Estos días de asueto y salir a la calle, permiten compartir barras, y por lo tanto tapas y raciones, lo que auspicia contemplar cómo el personal se relaciona con la comida y la bebida. Y escuchar diferentes comentarios y afirmaciones.

Sabido es que cada español lleva dentro un enólogo y sumiller -además de un primer ministro y un entrenador-, pero las conversaciones oídas al azar siguen sorprendiendo en demasía. Y ya hemos visto varias veces al listillo que pide un ribera y lo paladea y alardea con ínfulas, sin saber que en lugar del vino del Duero que el pedía -mayormente de variedad tempranillo- le han colocado, guiño mediante, un ribera del Gállego -Cinco Villas, elaborado exclusivamente con garnachas. O desprecia dignos vinos simplemente porque vienen en forma de bak-in-box o llevan rosca en vez de corcho.

Pero el paroxismo está llegando con la moda de los productos orientales. Observamos cómo el personal habla y no para de la calidad de gyozas, del punto de la salsa mirim, de la esponjosidad del pan bao o de ese curry que, antes que guiso, son unos polvos previamente elaborados. Parece que la mitad de nuestros conciudadanos se ha paseado por el medio y extremo Oriente, degustando toda suerte de cocina callejera.

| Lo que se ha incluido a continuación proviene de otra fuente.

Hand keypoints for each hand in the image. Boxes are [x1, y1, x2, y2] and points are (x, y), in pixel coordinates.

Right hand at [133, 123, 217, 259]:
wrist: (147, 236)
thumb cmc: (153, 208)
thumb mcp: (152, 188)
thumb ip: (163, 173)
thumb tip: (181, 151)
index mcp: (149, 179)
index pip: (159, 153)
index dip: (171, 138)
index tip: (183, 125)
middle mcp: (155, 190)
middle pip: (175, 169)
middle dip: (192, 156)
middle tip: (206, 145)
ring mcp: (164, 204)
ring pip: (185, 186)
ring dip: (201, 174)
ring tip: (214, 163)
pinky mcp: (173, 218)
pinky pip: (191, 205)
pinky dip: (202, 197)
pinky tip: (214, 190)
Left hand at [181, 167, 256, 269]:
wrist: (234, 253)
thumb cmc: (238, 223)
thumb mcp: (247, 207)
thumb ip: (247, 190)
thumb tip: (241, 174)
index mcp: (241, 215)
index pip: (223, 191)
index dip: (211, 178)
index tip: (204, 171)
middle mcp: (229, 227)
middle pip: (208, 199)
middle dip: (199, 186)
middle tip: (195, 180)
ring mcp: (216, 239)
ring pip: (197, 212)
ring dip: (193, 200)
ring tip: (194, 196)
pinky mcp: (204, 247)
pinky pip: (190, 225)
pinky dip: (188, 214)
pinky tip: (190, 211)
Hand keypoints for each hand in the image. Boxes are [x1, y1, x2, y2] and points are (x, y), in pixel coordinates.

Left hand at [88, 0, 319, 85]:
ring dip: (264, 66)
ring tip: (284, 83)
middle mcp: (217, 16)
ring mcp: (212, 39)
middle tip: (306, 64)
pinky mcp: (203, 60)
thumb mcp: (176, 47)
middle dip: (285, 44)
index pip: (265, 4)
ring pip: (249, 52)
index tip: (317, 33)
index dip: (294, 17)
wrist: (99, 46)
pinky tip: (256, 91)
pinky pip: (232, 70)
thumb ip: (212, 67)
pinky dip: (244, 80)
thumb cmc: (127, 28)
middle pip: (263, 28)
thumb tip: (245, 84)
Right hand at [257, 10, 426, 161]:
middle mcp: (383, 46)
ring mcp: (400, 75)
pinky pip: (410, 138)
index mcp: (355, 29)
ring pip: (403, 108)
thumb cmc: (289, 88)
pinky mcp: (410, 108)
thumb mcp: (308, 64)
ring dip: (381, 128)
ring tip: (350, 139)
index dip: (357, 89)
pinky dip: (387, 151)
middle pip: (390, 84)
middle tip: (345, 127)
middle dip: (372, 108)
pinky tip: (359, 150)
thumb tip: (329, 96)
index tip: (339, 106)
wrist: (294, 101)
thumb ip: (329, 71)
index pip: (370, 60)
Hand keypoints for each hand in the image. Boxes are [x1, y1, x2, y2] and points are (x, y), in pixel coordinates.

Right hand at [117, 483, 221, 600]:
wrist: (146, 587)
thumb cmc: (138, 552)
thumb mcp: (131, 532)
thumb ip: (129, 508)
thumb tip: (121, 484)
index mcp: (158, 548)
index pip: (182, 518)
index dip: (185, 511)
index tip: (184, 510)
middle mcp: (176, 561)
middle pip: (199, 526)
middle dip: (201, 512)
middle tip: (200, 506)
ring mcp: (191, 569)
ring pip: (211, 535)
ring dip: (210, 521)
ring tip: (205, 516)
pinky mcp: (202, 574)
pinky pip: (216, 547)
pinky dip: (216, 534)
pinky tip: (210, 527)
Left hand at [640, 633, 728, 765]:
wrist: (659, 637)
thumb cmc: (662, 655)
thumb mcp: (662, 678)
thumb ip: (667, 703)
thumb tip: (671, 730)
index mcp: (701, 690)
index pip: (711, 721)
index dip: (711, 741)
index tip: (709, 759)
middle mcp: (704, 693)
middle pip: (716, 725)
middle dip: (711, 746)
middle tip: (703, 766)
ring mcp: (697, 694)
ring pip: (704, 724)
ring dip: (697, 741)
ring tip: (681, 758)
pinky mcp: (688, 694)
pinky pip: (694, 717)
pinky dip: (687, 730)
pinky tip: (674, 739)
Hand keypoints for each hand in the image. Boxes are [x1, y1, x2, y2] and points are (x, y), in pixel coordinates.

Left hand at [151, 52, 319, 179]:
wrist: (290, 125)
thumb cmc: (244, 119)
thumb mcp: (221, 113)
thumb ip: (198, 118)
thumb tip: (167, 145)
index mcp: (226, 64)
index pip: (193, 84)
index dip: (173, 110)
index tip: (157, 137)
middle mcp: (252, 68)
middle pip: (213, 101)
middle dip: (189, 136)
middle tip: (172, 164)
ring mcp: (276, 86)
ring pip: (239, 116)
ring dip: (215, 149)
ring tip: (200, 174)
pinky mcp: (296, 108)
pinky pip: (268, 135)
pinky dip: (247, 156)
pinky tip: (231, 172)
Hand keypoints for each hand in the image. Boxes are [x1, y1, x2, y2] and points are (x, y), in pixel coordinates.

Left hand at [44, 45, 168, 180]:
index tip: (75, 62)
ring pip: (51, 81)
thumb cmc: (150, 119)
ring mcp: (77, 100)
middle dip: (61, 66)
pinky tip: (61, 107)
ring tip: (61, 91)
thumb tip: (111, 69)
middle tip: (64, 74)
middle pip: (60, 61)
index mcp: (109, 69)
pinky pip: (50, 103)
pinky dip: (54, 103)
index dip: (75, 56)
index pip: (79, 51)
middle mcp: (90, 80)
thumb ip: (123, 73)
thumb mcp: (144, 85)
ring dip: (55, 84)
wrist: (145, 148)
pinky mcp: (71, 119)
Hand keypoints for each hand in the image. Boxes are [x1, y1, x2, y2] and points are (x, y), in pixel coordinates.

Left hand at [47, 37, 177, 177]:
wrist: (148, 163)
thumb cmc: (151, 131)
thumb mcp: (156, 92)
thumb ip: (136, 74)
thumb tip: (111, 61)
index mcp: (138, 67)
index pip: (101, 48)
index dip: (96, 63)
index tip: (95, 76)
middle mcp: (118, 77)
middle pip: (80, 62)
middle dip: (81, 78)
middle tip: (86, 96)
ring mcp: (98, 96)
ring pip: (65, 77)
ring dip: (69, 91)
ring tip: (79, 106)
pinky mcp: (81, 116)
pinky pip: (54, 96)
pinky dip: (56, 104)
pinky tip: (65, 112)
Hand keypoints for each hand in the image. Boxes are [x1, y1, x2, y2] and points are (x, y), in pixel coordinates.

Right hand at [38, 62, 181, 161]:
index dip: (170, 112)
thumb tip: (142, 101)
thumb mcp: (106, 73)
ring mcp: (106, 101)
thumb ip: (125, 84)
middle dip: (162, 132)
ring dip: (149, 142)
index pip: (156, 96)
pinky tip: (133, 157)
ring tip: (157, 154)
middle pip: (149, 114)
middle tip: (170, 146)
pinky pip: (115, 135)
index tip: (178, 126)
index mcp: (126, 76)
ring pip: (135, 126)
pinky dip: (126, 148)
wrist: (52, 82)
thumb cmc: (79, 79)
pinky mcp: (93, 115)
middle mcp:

Pero, paralelamente, ignoran qué es el patorrillo, jamás han disfrutado de una lamprea guisada en su sangre o palidecerían ante una sabrosa lengua guisada o unas crujientes escarbaderas. Manjares que tienen al alcance de su mano, a la vuelta de la esquina, y que les proporcionaría sensaciones gustativas tan deliciosas y diferentes como las que vienen de tan lejos.

Bien está que asumamos productos, técnicas y culturas culinarias ajenas a la nuestra, pues tal ha sido la historia de la comida. Y nuestro autóctono tomate era una radical innovación culinaria apenas hace tres siglos, como las patatas o los pimientos. Pero no perdamos lo propio porque nos arrepentiremos.

Hay tiempo para todo, pero ¿no nos estamos perdiendo algo?